Companies need to lend money while making huge purchases like equipment and heavy machinery etc. Debt is the real killer for a company. It is a tiger that will eat your company one day if you are not getting rid of debts. The reputation of your company is ruined, suppliers don’t supply you on credit, you may not be able to offer salary increments, bonuses and insurance and can have an overall drastic effect on the business finances.
Here are a few strategies to get out of these debts:
Identify the areas where you are spending unnecessarily and from where you are digging your company into debts. Know the cost of raw material, labor, rent etc and how even a single penny can be saved. Cut down expenses by collecting credit from customers as soon as possible, by renting an office at minimum cost, by using simple office furniture and phones etc. The company’s equipment not in use should be sold out. Similarly, scrap should also be sold out instead of dumping.
Analyze whether hiring one individual on more salary is beneficial than giving benefits to two employees.
2. Re-examine your budgets:
Increase in debts means that a company’s budget is ineffective. Reassess your budget and make adjustments accordingly. Revenue should be more than fixed costs, i.e. utility bills and rent, etc. in the budget. After allocating money to variable costs like manufacturing, etc., allocate a fixed portion of the budget to pay debts so that piling up of loans can be avoided. Have a detailed discussion on monthly transactions. Bookkeeping will help you to review loss, profit, purchases, and sales.
3. Manage and monitor your inventory effectively:
Inventory is one of the major elements where a company is spending too much. A few tips for inventory should be adopted. Only purchase items which are necessary. Heavy equipment which can be borrowed on rent should never be purchased. Dead or excess inventory should be avoided. Dead items should be sold out or returned back to the supplier, if possible.

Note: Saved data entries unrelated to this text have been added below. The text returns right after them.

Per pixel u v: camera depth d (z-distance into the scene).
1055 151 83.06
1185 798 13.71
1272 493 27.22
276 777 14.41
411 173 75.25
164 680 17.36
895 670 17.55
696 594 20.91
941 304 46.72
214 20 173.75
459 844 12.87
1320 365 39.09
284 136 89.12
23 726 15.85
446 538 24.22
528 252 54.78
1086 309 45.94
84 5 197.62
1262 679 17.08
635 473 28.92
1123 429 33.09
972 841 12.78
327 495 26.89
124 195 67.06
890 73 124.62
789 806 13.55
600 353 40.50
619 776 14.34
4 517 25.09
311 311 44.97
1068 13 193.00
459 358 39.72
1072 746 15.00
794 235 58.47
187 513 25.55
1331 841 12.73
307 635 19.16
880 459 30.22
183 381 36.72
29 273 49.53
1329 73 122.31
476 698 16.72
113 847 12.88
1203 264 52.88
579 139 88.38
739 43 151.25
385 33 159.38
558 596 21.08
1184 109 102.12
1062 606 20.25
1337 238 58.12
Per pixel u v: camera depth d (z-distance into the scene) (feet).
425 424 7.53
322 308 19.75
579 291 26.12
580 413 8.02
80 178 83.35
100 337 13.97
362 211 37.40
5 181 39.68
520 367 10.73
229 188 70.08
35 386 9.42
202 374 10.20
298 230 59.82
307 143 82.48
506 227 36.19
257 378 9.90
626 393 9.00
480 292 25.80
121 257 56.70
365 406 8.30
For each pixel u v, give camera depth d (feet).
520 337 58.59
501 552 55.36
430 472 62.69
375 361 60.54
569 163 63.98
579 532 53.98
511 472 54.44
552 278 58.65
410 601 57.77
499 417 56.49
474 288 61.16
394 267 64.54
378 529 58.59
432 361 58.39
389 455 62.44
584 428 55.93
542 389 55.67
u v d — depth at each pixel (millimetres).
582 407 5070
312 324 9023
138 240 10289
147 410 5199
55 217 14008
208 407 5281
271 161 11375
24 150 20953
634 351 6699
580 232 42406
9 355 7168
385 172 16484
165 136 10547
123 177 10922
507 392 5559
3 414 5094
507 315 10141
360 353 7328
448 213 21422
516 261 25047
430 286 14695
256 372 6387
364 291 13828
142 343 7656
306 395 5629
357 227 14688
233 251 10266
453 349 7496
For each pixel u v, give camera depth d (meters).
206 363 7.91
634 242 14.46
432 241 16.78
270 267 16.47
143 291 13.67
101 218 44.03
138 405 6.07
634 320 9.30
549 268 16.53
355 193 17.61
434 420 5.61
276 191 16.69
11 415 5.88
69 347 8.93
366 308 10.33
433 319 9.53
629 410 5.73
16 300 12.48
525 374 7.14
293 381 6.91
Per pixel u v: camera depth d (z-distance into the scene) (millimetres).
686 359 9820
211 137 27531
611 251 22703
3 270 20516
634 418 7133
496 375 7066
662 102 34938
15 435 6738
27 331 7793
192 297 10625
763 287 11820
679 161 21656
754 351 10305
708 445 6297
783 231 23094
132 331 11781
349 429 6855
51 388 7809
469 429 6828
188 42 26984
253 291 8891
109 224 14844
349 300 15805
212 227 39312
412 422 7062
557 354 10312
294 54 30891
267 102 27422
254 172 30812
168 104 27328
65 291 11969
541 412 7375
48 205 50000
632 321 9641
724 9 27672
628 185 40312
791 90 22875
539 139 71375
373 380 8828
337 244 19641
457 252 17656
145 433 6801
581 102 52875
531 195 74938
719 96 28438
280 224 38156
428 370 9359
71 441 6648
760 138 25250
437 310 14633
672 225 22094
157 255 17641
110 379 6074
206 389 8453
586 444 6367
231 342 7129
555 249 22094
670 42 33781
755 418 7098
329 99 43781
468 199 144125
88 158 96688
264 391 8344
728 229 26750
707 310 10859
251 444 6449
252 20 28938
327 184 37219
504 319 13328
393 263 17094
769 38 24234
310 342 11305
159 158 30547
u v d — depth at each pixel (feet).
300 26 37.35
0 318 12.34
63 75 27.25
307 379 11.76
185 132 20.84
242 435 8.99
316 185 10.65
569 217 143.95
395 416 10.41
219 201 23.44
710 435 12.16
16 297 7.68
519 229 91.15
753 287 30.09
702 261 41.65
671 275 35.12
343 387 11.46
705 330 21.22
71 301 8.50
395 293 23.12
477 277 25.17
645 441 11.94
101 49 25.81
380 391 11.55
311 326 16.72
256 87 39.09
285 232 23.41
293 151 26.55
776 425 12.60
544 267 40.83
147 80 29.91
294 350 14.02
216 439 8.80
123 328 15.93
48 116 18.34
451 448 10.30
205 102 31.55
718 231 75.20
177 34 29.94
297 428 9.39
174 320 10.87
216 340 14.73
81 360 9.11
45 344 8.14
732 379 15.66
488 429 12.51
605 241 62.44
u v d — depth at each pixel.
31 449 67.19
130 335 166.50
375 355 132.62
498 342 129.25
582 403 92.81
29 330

4. Check interest rates on credit cards:
Interest fees on credit cards are a major expense for companies. You should talk to your credit card issuing authority about low-interest rates. If you are an old customer and pay on time, then a credit card issuer may agree upon fewer rates.
5. Increase revenue:
Efforts should be made to increase the revenue of the company. Revenue can be increased by using strategies to enhance productivity. These strategies may include capacity building and skill development of staff by training and knowledge, the introduction of new technologies, new marketing strategies to enhance sales, etc. Profits will be improved which may be used to pay off debts.
This is one of the quickest ways to minimize interest rates. Instead of paying various loans with different interest rates, consolidate them into one single loan with less interest. This will reduce the monthly expenses on loans without affecting credits.
7. Bring in an investor:
The investor is not a good option normally because you have to sacrifice a portion of your future profits. But if you are sinking into debts, then look for an investor to support your business financially.
It is not possible to get out of debt without adopting the above mentioned strategies. Debt is a threat to your company and your company needs to work on getting rid of debts as soon as possible.